Climate change affects crop production, thus posing food security challenges. Genome editing tools such as CRISPR/Cas9 plays a pivotal role in creation of crops with higher yield and improved nutrition under abiotic and biotic conditions. Despite their revolutionary advantages, many challenges remain for CRISPR applications in plant biotechnology. Nanomaterials could address some of the most critical challenges of CRISPR genome editing in plants through improvements in cargo delivery, species independence, germline transformation and gene editing efficiency1.

CNT-mediated plasmid DNA delivery into rice tissues was performed using leaf and excised-embryo infiltration with reporter genes. Quantitative and qualitative data indicate that CNTs facilitate plasmid DNA delivery in rice leaf and embryo tissues, resulting in transient GFP, YFP, and GUS expression. It appears to be promising for in planta transformation, and further optimization can enable high-throughput gene editing to accelerate functional genomics and crop improvement activities2.

Instead of DNA, proteins can be delivered into plant cells which allows for transient expression. Mesoporous Silica Nanoparticles (MSNs) was used as carriers to deliver Cre recombinase protein into maize cells. Cre protein was loaded inside the pores of gold-plated MSNs, and delivered by the biolistic method to plant cells harboring loxP site. It leads to recombination of the loxP sites and elimination of both genes gat and Amcyan1. This method offers an alternative for DNA-free genome-editing technologies in which MSNs can be tailored to accommodate the desired enzyme and to reach the desired tissue through the biolistic method3.

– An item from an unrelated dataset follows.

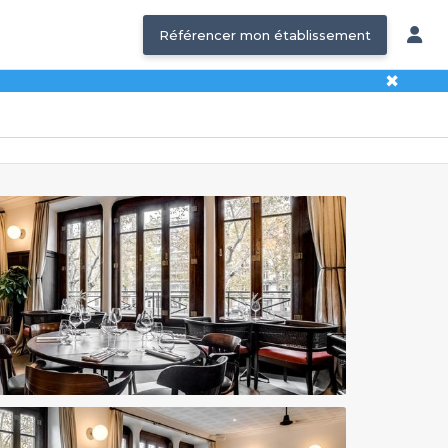
Référencer mon établissement
✖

To overcome the challenges related to the CRISPR/Cas9, nanomaterials can be used to edit plant genomes aimed at realizing their full potential. Nucleic acid nanotechnology has provided new inspiration for the CRISPR/Cas9 system as a result of its unprecedented ability. Future advancements in systems biology should allow for high-throughput and precise gene editing, editing genes in mitochondria or chloroplasts, and editing genomes of plants without having to integrate transgenes4.

References

1.DEMIRER, G. S., SILVA, T. N., JACKSON, C. T., THOMAS, J. B., W. EHRHARDT, D., RHEE, S. Y., MORTIMER, J. C. AND LANDRY, M. P., 2021, Nanotechnology to advance CRISPR–Cas genetic engineering of plants. Nature Nanotechnol., 16(3): 243-250.

2.DUNBAR, T., TSAKIRPALOGLOU, N., SEPTININGSIH, E. M. AND THOMSON, M. J., 2022, Carbon nanotube-mediated plasmid DNA delivery in rice leaves and seeds. Int. J. Mol. Sci., 23(8): 4081.

3.MARTIN-ORTIGOSA, S., PETERSON, D. J., VALENSTEIN, J. S., LIN, V. S. Y., TREWYN, B. G., LYZNIK, L. A. AND WANG, K., 2014, Mesoporous silica nanoparticle-mediated intracellular Cre protein delivery for maize genome editing via loxP site excision. Pl. Physiol., 164(2): 537-547.

4.VATS, S., KUMAWAT, S., BRAR, J., KAUR, S., YADAV, K., MAGAR, S. G., JADHAV, P. V., SALVI, P., SONAH, H., SHARMA, S. AND DESHMUKH, R., 2022, Opportunity and challenges for nanotechnology application for genome editing in plants. Pl. Nano Biol., p.100001.